* [Using the information]:
(A) In the forum thread about site rules and CF rules, which button should readers use when moderators miss a PERSEC or OPSEC matter?
(B) Resume the forum thread about site rules and CF rules after its last sentence.

(Text passage)

What forum rules contravene CF Rules? If anything, we get hammered too much here for "This isn't the Army; you're not my boss!" We enforce PERSEC, OPSEC and other matters here pretty diligently; for the ones we miss use the "Report To Moderator" button. Same goes if we are discussing vehicle capabilities, weapons systems or tactical stuff that we don't want enemies (or potential enemies) seeing. On the other hand, if you can read it on Jane's, or Newseek, or McLean's - it's probably OK to discuss here.

Now, if the Forum "allows" people to post whenever they want to login, and the boss doesn't want you to play on the computer during working hours, that's between you and them. The same goes with trashing your employer, slagging the government of the day or whatever - if it doesn't violate site guidelines, but might get you in trouble - do so at your own peril. It's not my (our) concern...


----------



## Edward Campbell (7 Nov 2009)

This is sort of an annual event, isn't it?

We seem, every so often, to wrap ourselves around one of these axles: duties of moderators, OPSEC/PERSEC concerns, copyright and so on. There is, always, some 'good' in these discussions if for no other reason than to remind us that we are just people expressing ourselves in *public*.

There are rules - here and in the CF - and we all ought to obey all those that apply to us. For all of us here that means obeying Mike's site rules. Others, who serve other masters, may have other rules - do not ever dare chew gum in my presence, for example, it is an offence warranting corporal punishment, at least.

Maybe this could be moved to the Army.ca Admin section where it belongs.


----------



## midget-boyd91 (7 Nov 2009)

E.R. Campbell said:
			
		

> Maybe this could be moved to the Army.ca Admin section where it belongs.



And perhaps have the thread title changed?
I clicked on this thread because I thought there was a change in the posting guidelines. 

Oddball


----------



## Bruce Monkhouse (7 Nov 2009)

Done, as I thought the same thing.

...and thanks, Edward. I was going to let loose with a "not this kife again" but I guess a gentle reminder every once in a while about "things" is good.


----------



## scas (8 Nov 2009)

So if I get this right.. We can't post our personal views about the military in general on this site anymore? What is the problem about asking why are we here or there? So what


----------



## Michael OLeary (8 Nov 2009)

scas said:
			
		

> So if I get this right.. We can't post our personal views about the military in general on this site anymore? What is the problem about asking why are we here or there? So what



Did you actually read the thread?


----------



## SeanNewman (8 Nov 2009)

SCAS,

With brevity in mind, here is as concise as I can make the core of this discussion:

View 1: This website allows you to post opinions about anything (not OpSec), so when posting here you should go by those guidelines.

View 2: Even though this website may allow opinions on everything, people in the CF still have to follow rules of their employer because this is a public media outlet.  You can still give opinions on things in your arcs (like what you think of the new C9 if you've used it, etc), just not on things that only the CDS should be talking to the media about (or in some cases troops are even giving opinions on things he wouldn't).

(End Text passage)
(Recorded information)

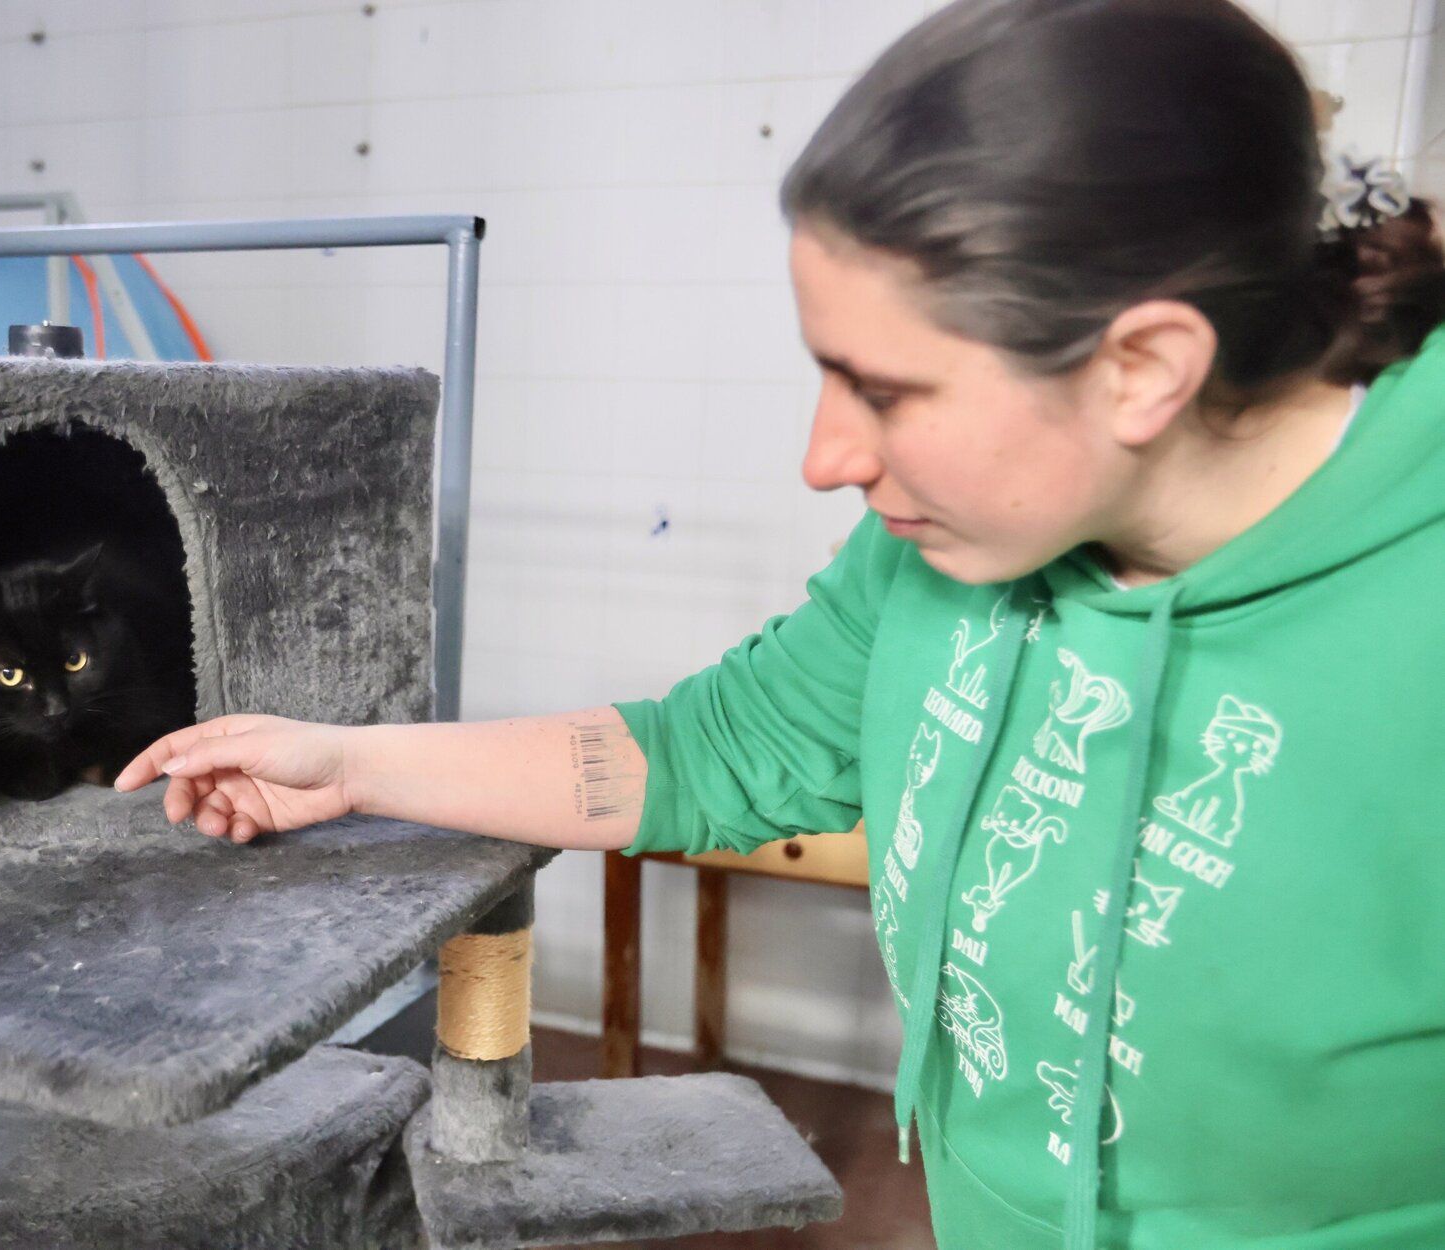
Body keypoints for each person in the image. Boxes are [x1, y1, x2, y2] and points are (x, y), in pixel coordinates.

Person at [116, 1, 1445, 1244]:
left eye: (889, 391)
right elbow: (709, 747)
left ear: (1144, 367)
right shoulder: (944, 543)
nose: (826, 459)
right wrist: (352, 765)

(End Recorded information)

* [Answers provided]:
(A) The "Report To Moderator" button.

(B)
----------



## Jammer (8 Nov 2009)

How in heavens name do you expect a young troop to know what is right/wrong to talk about?
Perhaps you could come up with an exhaustive list for the great unwashed to follow.


----------



## Towards_the_gap (8 Nov 2009)

Sorry to butt in here but surely I, and others on this site, DO have a right to discuss the why's and wherefore's of Afghanistan seeing as it is us who are likely to get killed over there? 

As long as it does not cross the line into mutiny or open revolt, what is the problem? We are the professional army of a democratic country. This is not the wehrmacht.


----------



## Jammer (8 Nov 2009)

Jammer said:
			
		

> How in heavens name do you expect a young troop to know what is right/wrong to talk about?
> Perhaps you could come up with an exhaustive list for the great unwashed to follow.



Sarcasm infused...only one pot of coffee downrange this morning.


----------



## vonGarvin (8 Nov 2009)

Towards_the_gap said:
			
		

> As long as it does not cross the line into mutiny or open revolt, what is the problem? We are the professional army of a democratic country. *This is not the wehrmacht.*


I agree.  We aren't a perfect army now, are we?


 >


----------



## SeanNewman (8 Nov 2009)

Jammer said:
			
		

> How in heavens name do you expect a young troop to know what is right/wrong to talk about?



What answer do you think is more right?

1 - In order to inform them, I tell them that they can't just write opinions about whatever they want; or

2 - You tell them that since they can't possibly know all the rules of the CF, they should follow the website rules instead.


----------



## Loachman (8 Nov 2009)

Petamocto said:
			
		

> View 2: Even though this website may allow opinions on everything, people in the CF still have to follow rules of their employer because this is a public media outlet.  You can still give opinions on things in your arcs (like what you think of the new C9 if you've used it, etc), just not on things that only the CDS should be talking to the media about (or in some cases troops are even giving opinions on things he wouldn't).



http://laws.justice.gc.ca/en/const/9.html#anchorsc:7

CANADIAN CHARTER OF RIGHTS AND FREEDOMS

Whereas Canada is founded upon principles that recognize the supremacy of God and the rule of law: 

Guarantee of Rights and Freedoms
Rights and freedoms in Canada

1. The Canadian Charter of Rights and Freedoms guarantees the rights and freedoms set out in it subject only to such reasonable limits prescribed by law as can be demonstrably justified in a free and democratic society. 

Fundamental Freedoms

2. Everyone has the following fundamental freedoms: 

(b) *freedom of thought, belief, opinion and expression, including freedom of the press and other media of communication*;

PART VII

GENERAL

Primacy of Constitution of Canada

52. (1) The Constitution of Canada is the supreme law of Canada, and _*any law that is inconsistent with the provisions of the Constitution is, to the extent of the inconsistency, of no force or effect*_. 

And that includes the NDA, and any regulations made under it - like QR&Os.


----------



## vonGarvin (8 Nov 2009)

In accordance with the CANADIAN CHARTER OF RIGHTS AND FREEDOMS, I _believe_ and _express my opinion_ that I will have a second cup of coffee this am.


----------



## SeanNewman (8 Nov 2009)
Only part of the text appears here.